RECORDS FOR THE EXERCISE.
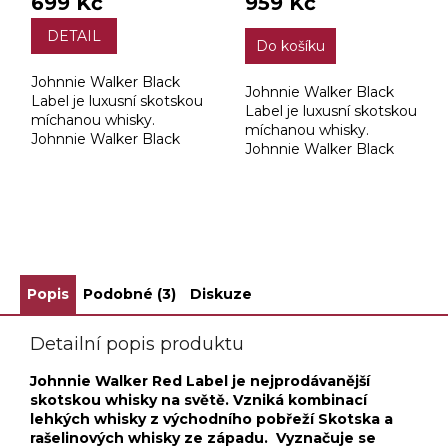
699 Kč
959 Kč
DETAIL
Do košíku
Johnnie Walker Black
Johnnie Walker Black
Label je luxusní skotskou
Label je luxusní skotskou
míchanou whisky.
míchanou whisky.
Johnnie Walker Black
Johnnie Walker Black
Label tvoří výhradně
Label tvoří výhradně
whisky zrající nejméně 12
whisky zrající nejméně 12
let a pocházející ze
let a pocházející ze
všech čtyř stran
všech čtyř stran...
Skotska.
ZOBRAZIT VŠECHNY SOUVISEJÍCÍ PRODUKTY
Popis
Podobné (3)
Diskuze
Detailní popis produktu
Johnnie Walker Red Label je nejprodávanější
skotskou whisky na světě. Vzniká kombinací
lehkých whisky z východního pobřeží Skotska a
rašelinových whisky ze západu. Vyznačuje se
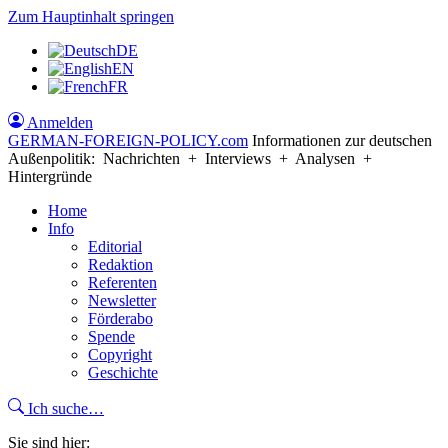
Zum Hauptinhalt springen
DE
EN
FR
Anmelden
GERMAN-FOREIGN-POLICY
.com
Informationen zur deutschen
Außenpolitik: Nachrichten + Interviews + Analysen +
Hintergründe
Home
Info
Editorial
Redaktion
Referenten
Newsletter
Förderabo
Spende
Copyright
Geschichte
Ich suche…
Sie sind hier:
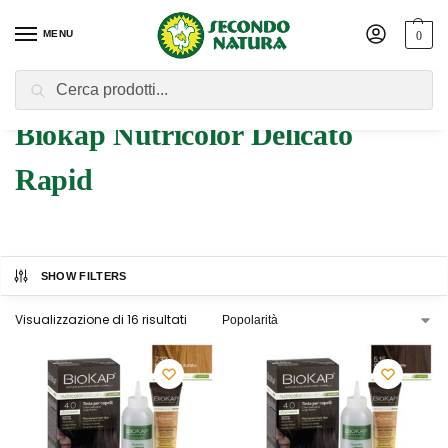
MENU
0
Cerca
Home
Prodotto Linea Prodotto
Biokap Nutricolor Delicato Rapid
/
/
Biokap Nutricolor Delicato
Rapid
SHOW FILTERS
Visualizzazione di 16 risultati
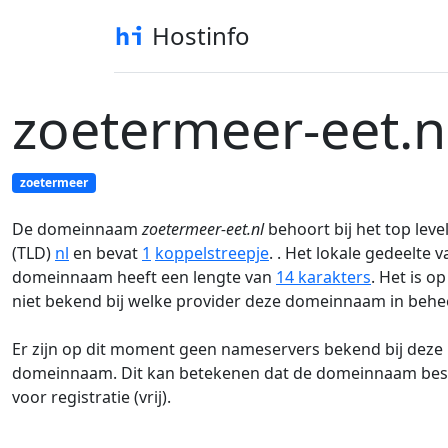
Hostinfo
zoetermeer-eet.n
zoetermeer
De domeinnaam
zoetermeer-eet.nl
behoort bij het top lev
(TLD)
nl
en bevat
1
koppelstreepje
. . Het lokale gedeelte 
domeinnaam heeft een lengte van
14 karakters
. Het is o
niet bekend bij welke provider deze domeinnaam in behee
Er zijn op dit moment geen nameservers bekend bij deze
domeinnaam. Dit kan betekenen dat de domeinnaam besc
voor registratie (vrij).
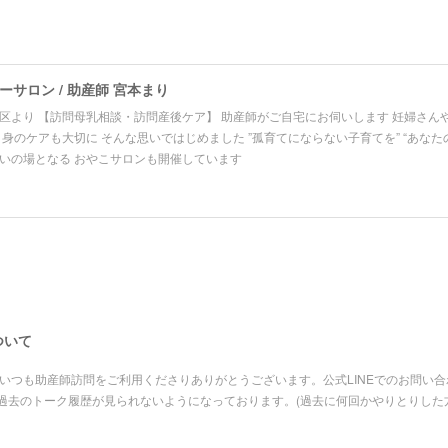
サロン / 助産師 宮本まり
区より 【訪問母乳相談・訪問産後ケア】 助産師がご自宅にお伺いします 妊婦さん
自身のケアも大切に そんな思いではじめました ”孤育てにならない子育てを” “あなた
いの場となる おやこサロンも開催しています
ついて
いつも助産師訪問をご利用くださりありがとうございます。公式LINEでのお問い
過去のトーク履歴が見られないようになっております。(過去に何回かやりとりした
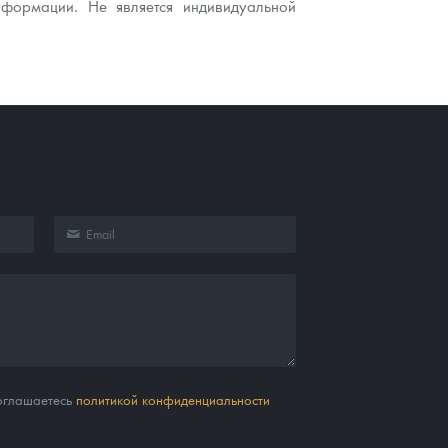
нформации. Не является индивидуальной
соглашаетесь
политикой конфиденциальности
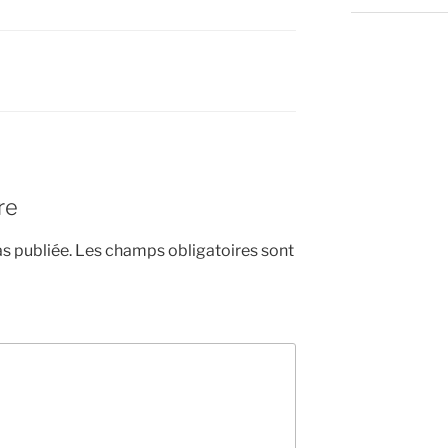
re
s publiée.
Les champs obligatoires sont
==
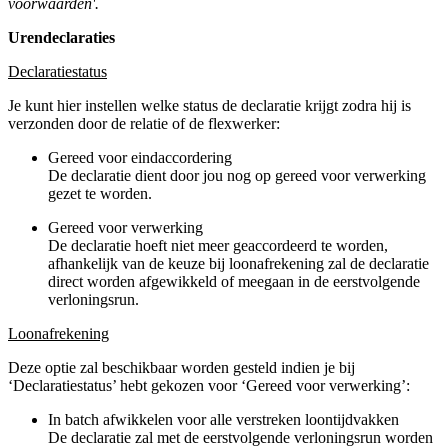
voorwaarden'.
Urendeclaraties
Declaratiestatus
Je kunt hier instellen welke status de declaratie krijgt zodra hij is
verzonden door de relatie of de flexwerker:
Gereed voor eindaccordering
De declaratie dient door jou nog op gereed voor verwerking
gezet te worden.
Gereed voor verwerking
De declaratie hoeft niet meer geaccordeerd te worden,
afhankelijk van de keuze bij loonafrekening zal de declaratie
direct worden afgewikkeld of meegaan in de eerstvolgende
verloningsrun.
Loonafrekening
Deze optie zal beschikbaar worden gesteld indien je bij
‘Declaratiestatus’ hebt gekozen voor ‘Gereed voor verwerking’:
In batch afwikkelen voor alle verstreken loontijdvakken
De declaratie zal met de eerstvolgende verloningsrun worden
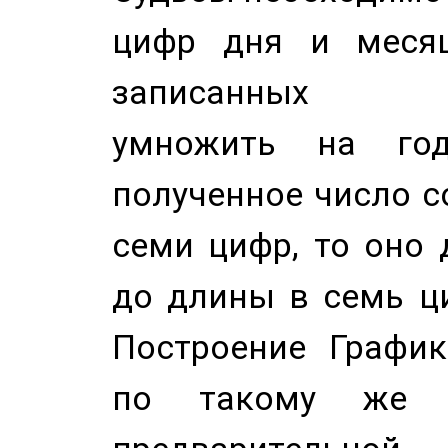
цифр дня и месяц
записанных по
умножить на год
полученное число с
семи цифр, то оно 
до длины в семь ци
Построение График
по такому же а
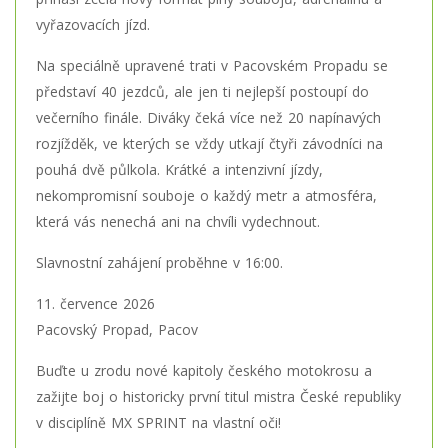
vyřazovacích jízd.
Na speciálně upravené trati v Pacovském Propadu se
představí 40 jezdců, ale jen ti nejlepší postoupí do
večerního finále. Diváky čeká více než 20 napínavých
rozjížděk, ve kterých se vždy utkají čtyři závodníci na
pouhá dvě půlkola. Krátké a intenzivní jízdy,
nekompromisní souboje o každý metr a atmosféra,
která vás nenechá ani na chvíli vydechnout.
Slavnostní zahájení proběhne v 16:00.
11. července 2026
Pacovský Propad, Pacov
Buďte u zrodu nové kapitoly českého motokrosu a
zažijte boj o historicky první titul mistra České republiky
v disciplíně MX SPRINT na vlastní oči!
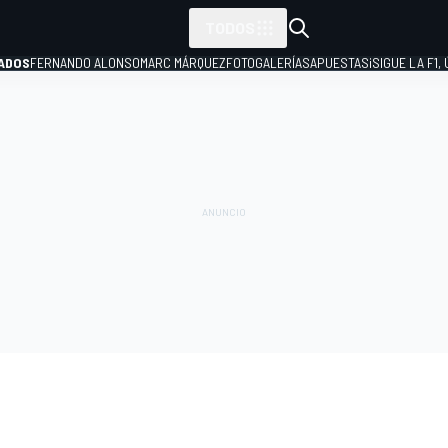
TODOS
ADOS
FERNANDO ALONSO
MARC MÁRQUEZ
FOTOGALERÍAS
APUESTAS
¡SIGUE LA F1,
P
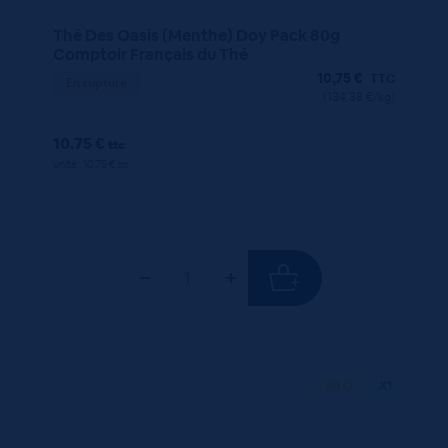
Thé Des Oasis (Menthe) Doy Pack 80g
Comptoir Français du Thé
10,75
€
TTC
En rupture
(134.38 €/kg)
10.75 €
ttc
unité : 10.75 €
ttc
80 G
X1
==
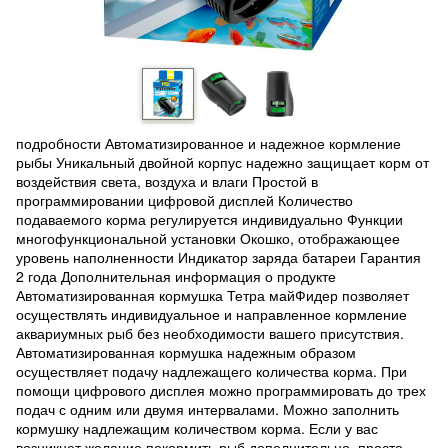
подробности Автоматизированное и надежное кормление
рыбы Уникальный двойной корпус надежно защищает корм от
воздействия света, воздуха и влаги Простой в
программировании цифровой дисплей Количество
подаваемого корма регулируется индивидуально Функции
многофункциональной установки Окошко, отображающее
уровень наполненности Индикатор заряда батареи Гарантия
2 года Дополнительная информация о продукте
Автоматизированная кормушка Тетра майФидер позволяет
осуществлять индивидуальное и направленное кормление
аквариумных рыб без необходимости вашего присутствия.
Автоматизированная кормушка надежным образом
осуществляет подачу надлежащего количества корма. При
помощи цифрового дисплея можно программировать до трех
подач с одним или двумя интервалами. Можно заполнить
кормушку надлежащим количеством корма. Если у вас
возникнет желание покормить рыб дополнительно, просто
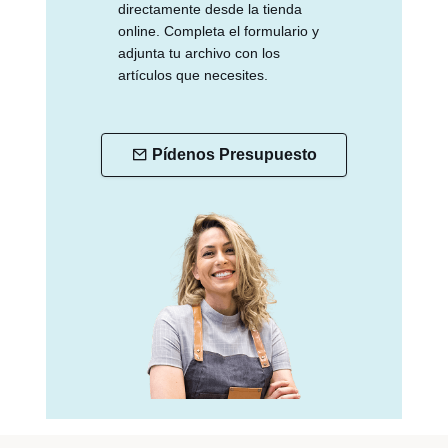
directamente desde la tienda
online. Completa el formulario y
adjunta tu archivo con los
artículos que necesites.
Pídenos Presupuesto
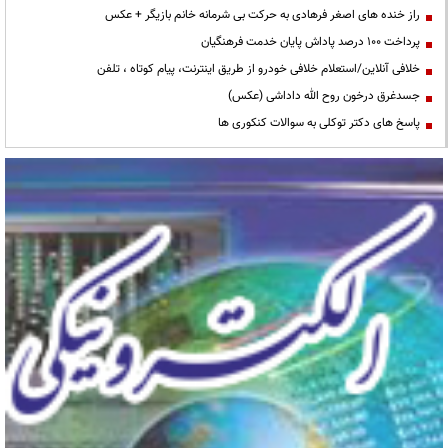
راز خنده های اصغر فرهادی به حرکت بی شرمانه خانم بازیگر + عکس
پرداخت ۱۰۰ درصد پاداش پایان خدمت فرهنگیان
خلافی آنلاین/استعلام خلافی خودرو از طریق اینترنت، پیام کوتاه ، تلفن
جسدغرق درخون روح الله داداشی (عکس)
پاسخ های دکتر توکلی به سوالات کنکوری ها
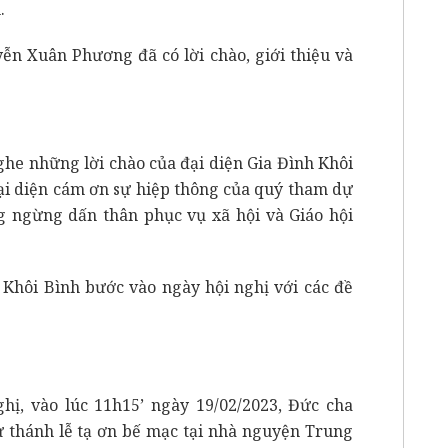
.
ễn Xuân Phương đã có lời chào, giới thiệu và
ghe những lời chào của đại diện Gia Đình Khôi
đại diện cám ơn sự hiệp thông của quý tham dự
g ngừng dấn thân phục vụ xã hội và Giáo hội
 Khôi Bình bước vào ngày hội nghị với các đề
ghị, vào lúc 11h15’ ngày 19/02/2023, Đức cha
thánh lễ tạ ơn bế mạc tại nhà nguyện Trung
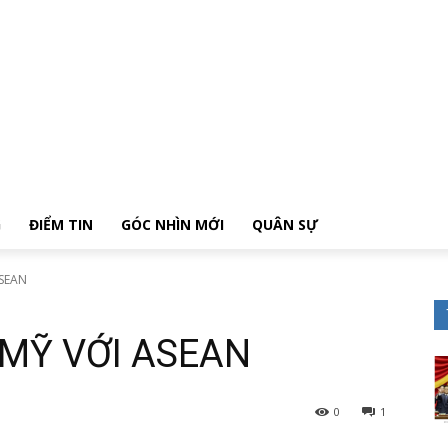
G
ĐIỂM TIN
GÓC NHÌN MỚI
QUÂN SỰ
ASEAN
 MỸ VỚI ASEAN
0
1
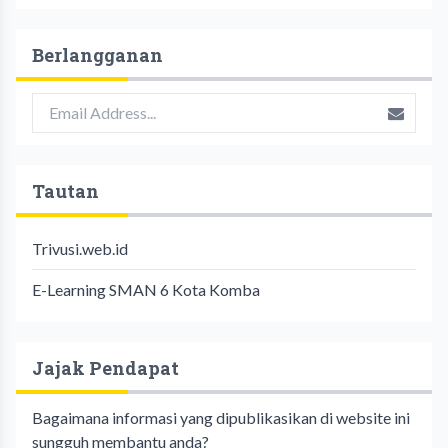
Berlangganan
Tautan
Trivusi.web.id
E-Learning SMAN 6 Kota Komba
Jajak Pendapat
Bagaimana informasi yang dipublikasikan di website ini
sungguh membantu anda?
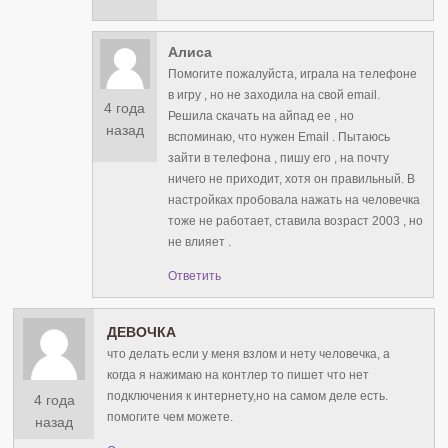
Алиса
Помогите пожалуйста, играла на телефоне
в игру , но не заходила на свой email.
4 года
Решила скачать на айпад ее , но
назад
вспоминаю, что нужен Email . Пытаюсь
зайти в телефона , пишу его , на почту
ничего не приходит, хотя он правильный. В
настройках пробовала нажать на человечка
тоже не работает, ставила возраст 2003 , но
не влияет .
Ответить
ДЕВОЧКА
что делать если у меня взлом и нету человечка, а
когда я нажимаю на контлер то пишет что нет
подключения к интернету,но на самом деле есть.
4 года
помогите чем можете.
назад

WORK ITEM. Pick out each line of the listing above that contains the word "Delicato".

YOUR SOLUTION.
Biokap Nutricolor Delicato Rapid
Biokap Nutricolor Delicato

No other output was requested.